ファミリー層に安くて「楽しい」焼き肉を提案する焼肉きんぐと、ソロ焼き肉の手軽さと営業効率を追求した焼肉ライク――。こうしたニューカマーの勢いに押され、店舗数日本一を誇る絶対王者「牛角」の人気に翳(かげ)りが見えている。「炭火焼き肉」に価格破壊を起こし、海苔(のり)やネギをトッピングした「カルビ専用ごはん」や「牛角アイス」など目新しいサイドメニューで集客してきた牛角だが、店舗数は3年連続で減少中だ。その理由を、フードアナリストの重盛高雄氏が分析する。

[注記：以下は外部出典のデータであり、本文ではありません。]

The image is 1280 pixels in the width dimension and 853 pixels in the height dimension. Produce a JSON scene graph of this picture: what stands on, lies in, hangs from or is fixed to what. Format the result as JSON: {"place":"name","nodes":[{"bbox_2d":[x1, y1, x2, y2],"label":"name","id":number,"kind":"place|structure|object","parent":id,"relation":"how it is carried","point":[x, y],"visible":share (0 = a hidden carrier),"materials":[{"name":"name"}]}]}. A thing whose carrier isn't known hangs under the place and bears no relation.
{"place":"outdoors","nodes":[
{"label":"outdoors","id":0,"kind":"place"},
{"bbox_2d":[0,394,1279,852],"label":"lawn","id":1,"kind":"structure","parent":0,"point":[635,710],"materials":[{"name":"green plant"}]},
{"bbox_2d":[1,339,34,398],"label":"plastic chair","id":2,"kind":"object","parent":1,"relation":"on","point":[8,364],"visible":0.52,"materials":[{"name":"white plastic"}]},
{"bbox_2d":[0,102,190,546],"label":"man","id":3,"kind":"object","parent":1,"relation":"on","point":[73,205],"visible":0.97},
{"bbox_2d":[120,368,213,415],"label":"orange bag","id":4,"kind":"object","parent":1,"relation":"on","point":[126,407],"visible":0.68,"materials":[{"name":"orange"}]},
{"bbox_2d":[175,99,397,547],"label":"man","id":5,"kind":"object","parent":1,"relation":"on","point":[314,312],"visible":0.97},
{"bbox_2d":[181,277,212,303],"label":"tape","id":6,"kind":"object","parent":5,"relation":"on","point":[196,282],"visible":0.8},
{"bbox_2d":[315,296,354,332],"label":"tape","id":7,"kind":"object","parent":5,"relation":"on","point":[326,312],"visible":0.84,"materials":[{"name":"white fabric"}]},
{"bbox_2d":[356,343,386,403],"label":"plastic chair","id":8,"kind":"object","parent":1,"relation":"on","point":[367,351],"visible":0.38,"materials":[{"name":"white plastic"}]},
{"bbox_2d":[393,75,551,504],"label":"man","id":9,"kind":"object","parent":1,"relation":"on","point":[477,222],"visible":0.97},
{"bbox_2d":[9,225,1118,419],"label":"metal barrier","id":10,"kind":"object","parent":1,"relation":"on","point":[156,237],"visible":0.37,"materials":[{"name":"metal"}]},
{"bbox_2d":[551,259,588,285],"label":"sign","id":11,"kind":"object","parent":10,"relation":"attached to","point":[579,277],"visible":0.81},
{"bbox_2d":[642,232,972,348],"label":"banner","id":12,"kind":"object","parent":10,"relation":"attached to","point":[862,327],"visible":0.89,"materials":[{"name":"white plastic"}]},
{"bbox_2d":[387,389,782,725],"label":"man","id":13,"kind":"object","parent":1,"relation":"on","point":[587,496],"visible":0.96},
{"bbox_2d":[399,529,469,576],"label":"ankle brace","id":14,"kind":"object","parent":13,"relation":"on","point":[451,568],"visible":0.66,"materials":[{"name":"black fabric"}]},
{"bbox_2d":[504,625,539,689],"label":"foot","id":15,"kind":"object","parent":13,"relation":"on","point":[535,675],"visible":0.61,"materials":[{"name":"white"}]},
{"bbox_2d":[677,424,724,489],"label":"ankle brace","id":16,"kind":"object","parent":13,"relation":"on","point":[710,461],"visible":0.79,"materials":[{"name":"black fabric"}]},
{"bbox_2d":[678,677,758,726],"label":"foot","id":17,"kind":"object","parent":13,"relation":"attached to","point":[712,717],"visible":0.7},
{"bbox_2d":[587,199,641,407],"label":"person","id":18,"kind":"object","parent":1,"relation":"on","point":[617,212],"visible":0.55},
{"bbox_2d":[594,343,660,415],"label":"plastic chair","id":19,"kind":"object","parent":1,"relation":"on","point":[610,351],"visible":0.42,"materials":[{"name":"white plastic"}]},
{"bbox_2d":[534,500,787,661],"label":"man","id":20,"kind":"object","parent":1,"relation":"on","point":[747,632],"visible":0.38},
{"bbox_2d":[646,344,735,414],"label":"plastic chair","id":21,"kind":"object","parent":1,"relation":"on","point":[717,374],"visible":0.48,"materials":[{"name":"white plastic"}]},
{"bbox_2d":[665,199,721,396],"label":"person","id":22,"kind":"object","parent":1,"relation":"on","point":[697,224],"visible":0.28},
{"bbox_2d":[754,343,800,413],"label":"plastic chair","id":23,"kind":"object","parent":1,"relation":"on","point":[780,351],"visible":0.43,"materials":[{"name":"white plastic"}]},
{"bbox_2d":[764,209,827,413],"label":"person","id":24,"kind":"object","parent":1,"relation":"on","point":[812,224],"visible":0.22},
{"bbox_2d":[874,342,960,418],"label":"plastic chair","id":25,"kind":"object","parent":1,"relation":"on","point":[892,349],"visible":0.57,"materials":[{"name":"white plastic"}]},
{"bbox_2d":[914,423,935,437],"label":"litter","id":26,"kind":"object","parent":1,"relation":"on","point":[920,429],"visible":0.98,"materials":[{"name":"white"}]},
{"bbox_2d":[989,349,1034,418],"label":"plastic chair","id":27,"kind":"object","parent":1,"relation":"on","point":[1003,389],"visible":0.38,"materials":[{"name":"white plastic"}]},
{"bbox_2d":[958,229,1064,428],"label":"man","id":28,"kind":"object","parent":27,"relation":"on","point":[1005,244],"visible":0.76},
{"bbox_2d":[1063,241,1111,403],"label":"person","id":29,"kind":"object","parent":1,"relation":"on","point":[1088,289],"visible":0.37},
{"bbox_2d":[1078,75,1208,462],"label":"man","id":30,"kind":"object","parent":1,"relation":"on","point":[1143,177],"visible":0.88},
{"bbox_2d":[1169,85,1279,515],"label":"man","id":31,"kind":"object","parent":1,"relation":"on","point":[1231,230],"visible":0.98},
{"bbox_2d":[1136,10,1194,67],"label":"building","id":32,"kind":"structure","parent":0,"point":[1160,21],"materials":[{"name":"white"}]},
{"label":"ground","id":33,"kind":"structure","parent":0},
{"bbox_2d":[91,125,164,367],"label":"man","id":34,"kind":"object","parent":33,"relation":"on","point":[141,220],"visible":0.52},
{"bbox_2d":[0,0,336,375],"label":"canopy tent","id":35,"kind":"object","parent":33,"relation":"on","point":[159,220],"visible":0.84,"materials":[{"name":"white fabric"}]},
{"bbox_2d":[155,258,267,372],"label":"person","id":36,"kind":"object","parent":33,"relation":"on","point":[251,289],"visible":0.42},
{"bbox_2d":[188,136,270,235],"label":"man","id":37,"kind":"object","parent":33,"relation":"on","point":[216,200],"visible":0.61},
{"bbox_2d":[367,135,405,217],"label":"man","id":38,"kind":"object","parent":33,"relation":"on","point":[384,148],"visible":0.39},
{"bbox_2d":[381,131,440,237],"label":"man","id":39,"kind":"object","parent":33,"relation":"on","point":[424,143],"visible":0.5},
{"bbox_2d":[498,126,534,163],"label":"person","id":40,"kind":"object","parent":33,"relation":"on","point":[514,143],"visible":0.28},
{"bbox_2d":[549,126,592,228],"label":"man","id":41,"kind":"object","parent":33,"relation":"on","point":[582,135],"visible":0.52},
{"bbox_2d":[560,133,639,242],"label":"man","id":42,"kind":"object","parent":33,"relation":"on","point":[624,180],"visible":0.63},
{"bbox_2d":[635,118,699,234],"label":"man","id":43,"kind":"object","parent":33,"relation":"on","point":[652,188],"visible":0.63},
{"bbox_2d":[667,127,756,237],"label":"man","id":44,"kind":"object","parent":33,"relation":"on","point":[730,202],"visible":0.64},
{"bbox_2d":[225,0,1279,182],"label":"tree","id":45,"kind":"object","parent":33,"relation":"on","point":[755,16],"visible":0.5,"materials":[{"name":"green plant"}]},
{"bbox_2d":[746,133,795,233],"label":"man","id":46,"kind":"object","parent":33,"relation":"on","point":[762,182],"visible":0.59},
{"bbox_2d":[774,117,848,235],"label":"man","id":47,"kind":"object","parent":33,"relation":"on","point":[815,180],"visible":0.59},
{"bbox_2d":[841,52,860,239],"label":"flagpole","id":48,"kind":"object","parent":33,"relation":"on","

「近年の牛角は、食べ放題や電子マネー決済を実施している店もあればそうでない店もあり、戦略にブレがあります。最も安い食べ放題(税込み3278円)は70品中『牛』とつくメニューが3品しかなく、注文してもなかなか届かないことがある。看板メニューを食べ放題にラインアップする焼肉きんぐのほうが、ストレスがありません」

有名焼き肉チェーンの関係者は、牛角の苦境をこう見ている。

「牛角は、フランチャイズ店が大半で人材育成が追いつかないうえに、閉店が続き、経験豊富な従業員が他チェーンに流出している。品数が増えてオペレーションが複雑化していく一方で、人手は足りない。結果、ピーク時に客を待たせる店が増えている」


牛角のように苦戦している老舗(しにせ)がある。’63年創業の「安楽亭」だ。以前から食べ放題を売りにリーズナブル路線を取ってきた。税込み3498円で80品以上が食べ放題の「パワー焼肉コース」が主力だが、’22年3月期決算は5億7100万円の赤字見通し。集客力回復が課題だ。